**Your assignment**. Resume the Open MPI mailing-list thread on srun working while mpirun fails, continuing on from its final line.

Re: [OMPI users] srun works, mpirun does not

2018-06-18 Thread r...@open-mpi.org
This is on an ARM processor? I suspect that is the root of the problems as we 
aren’t seeing anything like this elsewhere.


> On Jun 18, 2018, at 1:27 PM, Bennet Fauber  wrote:
> 
> If it's of any use, 3.0.0 seems to hang at
> 
> Making check in class
> make[2]: Entering directory `/tmp/build/openmpi-3.0.0/test/class'
> make  ompi_rb_tree opal_bitmap opal_hash_table opal_proc_table
> opal_tree opal_list opal_value_array opal_pointer_array opal_lifo
> opal_fifo
> make[3]: Entering directory `/tmp/build/openmpi-3.0.0/test/class'
> make[3]: `ompi_rb_tree' is up to date.
> make[3]: `opal_bitmap' is up to date.
> make[3]: `opal_hash_table' is up to date.
> make[3]: `opal_proc_table' is up to date.
> make[3]: `opal_tree' is up to date.
> make[3]: `opal_list' is up to date.

Images with pose keypoints:
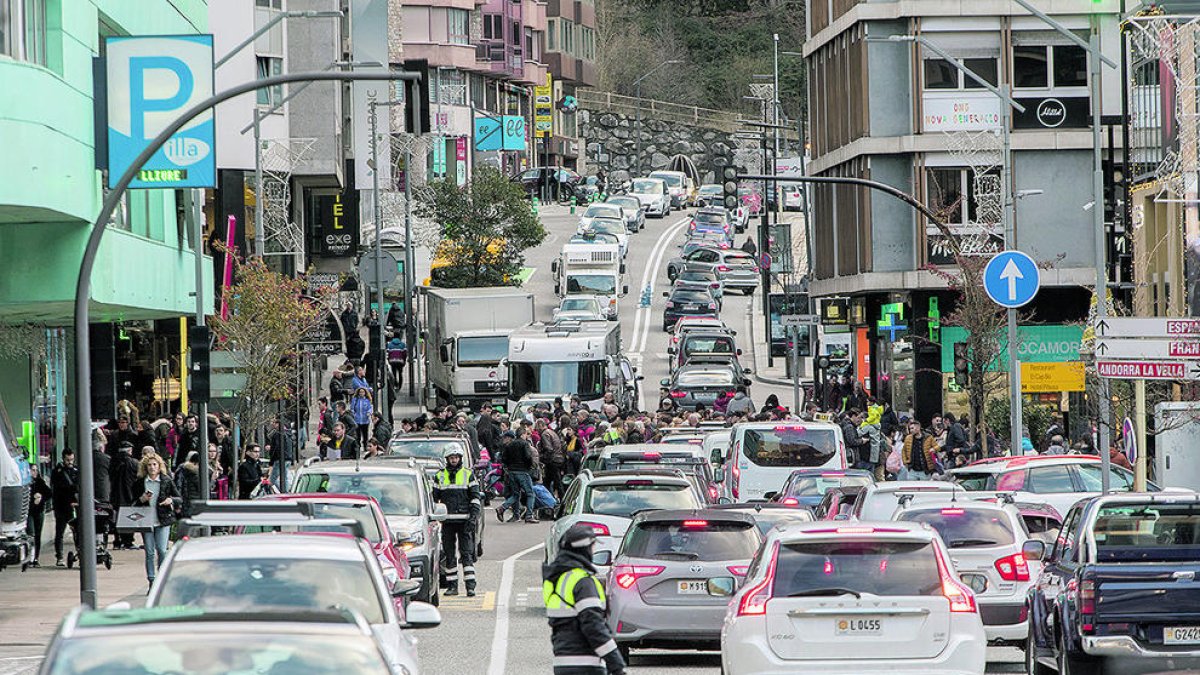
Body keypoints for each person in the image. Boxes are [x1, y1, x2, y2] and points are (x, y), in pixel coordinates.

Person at [543, 522, 627, 675]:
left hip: (562, 662)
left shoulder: (557, 579)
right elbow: (593, 625)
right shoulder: (582, 581)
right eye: (592, 546)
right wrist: (616, 664)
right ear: (585, 549)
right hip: (587, 664)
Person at [431, 446, 482, 596]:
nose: (454, 460)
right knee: (449, 554)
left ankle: (470, 586)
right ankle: (452, 586)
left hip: (465, 522)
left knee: (466, 554)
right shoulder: (439, 476)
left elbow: (475, 498)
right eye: (451, 458)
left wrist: (473, 518)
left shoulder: (468, 475)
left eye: (456, 457)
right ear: (447, 459)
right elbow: (434, 499)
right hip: (446, 522)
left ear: (460, 458)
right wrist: (434, 518)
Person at [132, 453, 180, 588]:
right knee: (149, 551)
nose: (152, 467)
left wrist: (170, 500)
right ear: (145, 467)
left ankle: (162, 577)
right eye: (149, 465)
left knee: (162, 549)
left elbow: (178, 498)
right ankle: (152, 580)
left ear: (160, 466)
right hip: (146, 520)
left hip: (163, 519)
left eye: (155, 465)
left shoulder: (166, 480)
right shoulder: (140, 483)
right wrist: (142, 500)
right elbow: (133, 503)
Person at [496, 429, 538, 523]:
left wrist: (509, 467)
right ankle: (529, 515)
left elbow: (504, 458)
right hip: (522, 471)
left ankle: (503, 508)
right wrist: (529, 466)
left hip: (511, 472)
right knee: (530, 493)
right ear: (523, 435)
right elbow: (528, 457)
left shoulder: (509, 445)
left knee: (515, 494)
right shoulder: (524, 444)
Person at [109, 441, 140, 550]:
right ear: (130, 451)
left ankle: (117, 540)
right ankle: (128, 541)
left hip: (115, 494)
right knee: (129, 518)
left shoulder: (112, 461)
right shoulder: (134, 463)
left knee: (117, 517)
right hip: (129, 494)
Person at [51, 449, 78, 566]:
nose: (70, 462)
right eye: (68, 460)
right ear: (63, 458)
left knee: (76, 531)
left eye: (71, 459)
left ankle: (79, 552)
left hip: (73, 506)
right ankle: (60, 556)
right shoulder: (57, 472)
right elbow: (57, 488)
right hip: (61, 506)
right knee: (60, 532)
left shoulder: (76, 470)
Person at [26, 463, 52, 567]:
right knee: (31, 533)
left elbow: (49, 493)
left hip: (39, 511)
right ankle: (30, 558)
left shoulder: (40, 482)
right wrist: (33, 498)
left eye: (36, 470)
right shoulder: (26, 484)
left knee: (37, 535)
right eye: (33, 470)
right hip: (29, 512)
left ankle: (36, 558)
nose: (35, 472)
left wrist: (41, 497)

**Answer box**.
> make[3]: `opal_value_array' is up to date.
> make[3]: `opal_pointer_array' is up to date.
> make[3]: `opal_lifo' is up to date.
> make[3]: `opal_fifo' is up to date.
> make[3]: Leaving directory `/tmp/build/openmpi-3.0.0/test/class'
> make  check-TESTS
> make[3]: Entering directory `/tmp/build/openmpi-3.0.0/test/class'
> make[4]: Entering directory `/tmp/build/openmpi-3.0.0/test/class'
> 
> I have to interrupt it, but it's been many minutes, and usually these
> have not been behaving this way.
> 
> -- bennet
> 
> On Mon, Jun 18, 2018 at 4:21 PM Bennet Fauber  wrote:
>> 
>> No such luck.  If it matters, mpirun does seem to work with processes
>> on the local node that have no internal MPI code.  That is,
>> 
>> [bennet@cavium-hpc ~]$ mpirun -np 4 hello
>> Hello, ARM
>> Hello, ARM
>> Hello, ARM
>> Hello, ARM
>> 
>> but it fails with a similar error if run while a SLURM job is active; i.e.,
>> 
>> [bennet@cavium-hpc ~]$ mpirun hello
>> --
>> ORTE has lost communication with a remote daemon.
>> 
>>  HNP daemon   : [[26589,0],0] on node cavium-hpc
>>  Remote daemon: [[26589,0],1] on node cav01
>> 
>> This is usually due to either a failure of the TCP network
>> connection to the node, or possibly an internal failure of
>> the daemon itself. We cannot recover from this failure, and
>> therefore will terminate the job.
>> --
>> 
>> That makes sense, I guess.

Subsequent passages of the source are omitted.